> _SHORT EXERCISE A_:
Quote the section of the text on humor in the Bible from "Jesse essential says" to "by the people.".

-- START TEXT SECTION --

God in a way is telling Jonah even the cows are better than you are, they repented. Jonah wanted God to be more like him and if we are honest we all do from time to time. Sometimes we are like Jonah trying to avoid God; and think if God is for us then God must be against our enemies (who are not like us). We, like Jonah, want God to be predictable to our expectations. God spares the cows and gives rise to “Chick-fil-a” as those cows would say “Eat More Chicken.” Just kidding.

Humor in the Bible: David-A Complicated Life-February 4, 2015

Story 2: David-A Complicated Life

David, chosen by God, Saul’s harp player, he defeated the giant Goliath, he becomes a war hero, but in doing so makes his king jealous, luckily Saul’s attempts to get rid of David do not work and some have negative effects.

The story of David is one filled with irony. Perception is part of the point with irony, one gets it where another may not. Does this person in the story recognize the truth and reveal it to us, or sometimes the narrator does, occasionally we are not told but left to discern.

It is in this place where we begin. 1 Sam. 13:13-14 Saul displeases God and the spirit of God was no longer with him, and Samuel arrives and God instructs Samuel not to focus on the outward appearance of the sons of Jesse. (1 Sam. 16:6-7)Things aren’t always as they seem. God looks at the heart. We cannot always see or recognize the heart of a person. We should be careful of the difference. The contrast between appearance and reality will follow David most of his life. He is the shepherd boy, the youngest who would later be king. Each of Jesse’s sons or so we thought was presented to Samuel and also rejected by Samuel. So things aren’t going well from the start.

Jesse essential says well my youngest boy is not here to which Samuel basically responds, didn’t I say all the first time 1 Sam. 16:11 & 12. David finally gets there and the description is all about the appearance of the one who we are to be looking at his heart and his character. What does David’s looks have to do with how he would be as a king? David was anointed by Samuel but would need to be recognized and affirmed by the people.

-- END TEXT SECTION --
-- START AVAILABLE RECORDS --

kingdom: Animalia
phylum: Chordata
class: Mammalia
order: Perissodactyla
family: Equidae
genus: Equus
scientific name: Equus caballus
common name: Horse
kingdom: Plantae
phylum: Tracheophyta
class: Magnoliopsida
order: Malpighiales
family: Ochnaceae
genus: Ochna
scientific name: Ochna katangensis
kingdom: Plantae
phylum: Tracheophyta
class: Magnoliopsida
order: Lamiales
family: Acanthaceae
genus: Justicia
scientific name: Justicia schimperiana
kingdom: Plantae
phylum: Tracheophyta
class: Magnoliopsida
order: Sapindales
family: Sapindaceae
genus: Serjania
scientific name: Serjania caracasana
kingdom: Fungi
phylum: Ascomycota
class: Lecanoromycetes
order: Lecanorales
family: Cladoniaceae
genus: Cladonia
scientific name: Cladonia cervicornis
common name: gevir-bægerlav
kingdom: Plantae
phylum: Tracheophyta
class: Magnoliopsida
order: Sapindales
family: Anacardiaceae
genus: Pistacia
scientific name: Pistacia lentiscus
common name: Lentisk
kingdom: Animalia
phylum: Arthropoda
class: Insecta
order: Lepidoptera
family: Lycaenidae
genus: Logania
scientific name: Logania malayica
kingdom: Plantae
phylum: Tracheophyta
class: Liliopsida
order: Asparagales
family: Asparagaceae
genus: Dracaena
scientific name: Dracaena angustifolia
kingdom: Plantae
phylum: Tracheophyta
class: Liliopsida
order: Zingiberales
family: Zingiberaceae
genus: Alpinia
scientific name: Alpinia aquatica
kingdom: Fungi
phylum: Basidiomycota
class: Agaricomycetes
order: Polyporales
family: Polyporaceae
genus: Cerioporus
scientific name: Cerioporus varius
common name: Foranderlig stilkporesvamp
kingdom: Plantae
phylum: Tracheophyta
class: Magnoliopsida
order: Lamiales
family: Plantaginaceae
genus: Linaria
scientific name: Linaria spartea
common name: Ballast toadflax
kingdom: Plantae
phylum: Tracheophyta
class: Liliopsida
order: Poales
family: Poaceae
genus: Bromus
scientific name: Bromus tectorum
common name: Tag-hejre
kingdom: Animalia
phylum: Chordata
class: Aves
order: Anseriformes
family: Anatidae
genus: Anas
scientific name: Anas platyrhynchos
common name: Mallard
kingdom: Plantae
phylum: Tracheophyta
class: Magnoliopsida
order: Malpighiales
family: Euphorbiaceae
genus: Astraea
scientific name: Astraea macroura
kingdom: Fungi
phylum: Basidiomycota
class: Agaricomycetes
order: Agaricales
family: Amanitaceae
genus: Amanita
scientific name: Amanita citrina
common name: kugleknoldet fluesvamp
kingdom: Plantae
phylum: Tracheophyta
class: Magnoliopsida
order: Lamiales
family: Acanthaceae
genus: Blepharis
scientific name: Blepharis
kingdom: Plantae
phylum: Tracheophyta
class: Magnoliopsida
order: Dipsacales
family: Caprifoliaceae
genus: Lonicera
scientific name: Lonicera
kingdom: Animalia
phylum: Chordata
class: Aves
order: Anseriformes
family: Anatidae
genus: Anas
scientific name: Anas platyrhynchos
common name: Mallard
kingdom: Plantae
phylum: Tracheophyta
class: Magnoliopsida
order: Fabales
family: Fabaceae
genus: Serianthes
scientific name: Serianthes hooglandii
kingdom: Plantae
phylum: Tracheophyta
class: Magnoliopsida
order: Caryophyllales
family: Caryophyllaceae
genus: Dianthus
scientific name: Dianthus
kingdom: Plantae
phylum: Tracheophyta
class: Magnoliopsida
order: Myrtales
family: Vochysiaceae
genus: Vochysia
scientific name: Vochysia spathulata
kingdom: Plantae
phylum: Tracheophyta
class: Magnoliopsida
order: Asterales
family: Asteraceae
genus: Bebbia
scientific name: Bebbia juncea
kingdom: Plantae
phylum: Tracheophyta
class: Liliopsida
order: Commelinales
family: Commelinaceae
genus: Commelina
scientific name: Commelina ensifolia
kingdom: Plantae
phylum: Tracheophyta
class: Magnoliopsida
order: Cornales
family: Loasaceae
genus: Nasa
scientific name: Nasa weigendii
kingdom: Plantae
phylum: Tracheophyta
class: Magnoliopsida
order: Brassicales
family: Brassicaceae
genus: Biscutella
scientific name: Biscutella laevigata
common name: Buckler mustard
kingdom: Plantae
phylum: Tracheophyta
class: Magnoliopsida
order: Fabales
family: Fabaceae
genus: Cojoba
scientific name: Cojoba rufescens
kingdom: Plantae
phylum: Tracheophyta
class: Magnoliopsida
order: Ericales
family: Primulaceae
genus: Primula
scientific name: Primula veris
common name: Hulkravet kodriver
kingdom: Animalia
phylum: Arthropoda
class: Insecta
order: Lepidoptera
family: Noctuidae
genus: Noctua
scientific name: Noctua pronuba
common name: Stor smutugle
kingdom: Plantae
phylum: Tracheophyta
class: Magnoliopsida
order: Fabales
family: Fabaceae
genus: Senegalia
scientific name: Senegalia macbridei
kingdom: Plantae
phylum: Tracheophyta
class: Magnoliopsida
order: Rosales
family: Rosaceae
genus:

-- END AVAILABLE RECORDS --

> _SHORT EXERCISE B_:
Put the lines of the entries from the line with "genus: Justicia" to the line with "scientific name: Linaria spartea" into a JSON list of strings, one string per line, skipping blank lines.

> _TASK ANSWER A_:
Jesse essential says well my youngest boy is not here to which Samuel basically responds, didn’t I say all the first time 1 Sam. 16:11 & 12. David finally gets there and the description is all about the appearance of the one who we are to be looking at his heart and his character. What does David’s looks have to do with how he would be as a king? David was anointed by Samuel but would need to be recognized and affirmed by the people.

> _TASK ANSWER B_:
[
  "genus: Justicia",
  "scientific name: Justicia schimperiana",
  "kingdom: Plantae",
  "phylum: Tracheophyta",
  "class: Magnoliopsida",
  "order: Sapindales",
  "family: Sapindaceae",
  "genus: Serjania",
  "scientific name: Serjania caracasana",
  "kingdom: Fungi",
  "phylum: Ascomycota",
  "class: Lecanoromycetes",
  "order: Lecanorales",
  "family: Cladoniaceae",
  "genus: Cladonia",
  "scientific name: Cladonia cervicornis",
  "common name: gevir-bægerlav",
  "kingdom: Plantae",
  "phylum: Tracheophyta",
  "class: Magnoliopsida",
  "order: Sapindales",
  "family: Anacardiaceae",
  "genus: Pistacia",
  "scientific name: Pistacia lentiscus",
  "common name: Lentisk",
  "kingdom: Animalia",
  "phylum: Arthropoda",
  "class: Insecta",
  "order: Lepidoptera",
  "family: Lycaenidae",
  "genus: Logania",
  "scientific name: Logania malayica",
  "kingdom: Plantae",
  "phylum: Tracheophyta",
  "class: Liliopsida",
  "order: Asparagales",
  "family: Asparagaceae",
  "genus: Dracaena",
  "scientific name: Dracaena angustifolia",
  "kingdom: Plantae",
  "phylum: Tracheophyta",
  "class: Liliopsida",
  "order: Zingiberales",
  "family: Zingiberaceae",
  "genus: Alpinia",
  "scientific name: Alpinia aquatica",
  "kingdom: Fungi",
  "phylum: Basidiomycota",
  "class: Agaricomycetes",
  "order: Polyporales",
  "family: Polyporaceae",
  "genus: Cerioporus",
  "scientific name: Cerioporus varius",
  "common name: Foranderlig stilkporesvamp",
  "kingdom: Plantae",
  "phylum: Tracheophyta",
  "class: Magnoliopsida",
  "order: Lamiales",
  "family: Plantaginaceae",
  "genus: Linaria",
  "scientific name: Linaria spartea"
]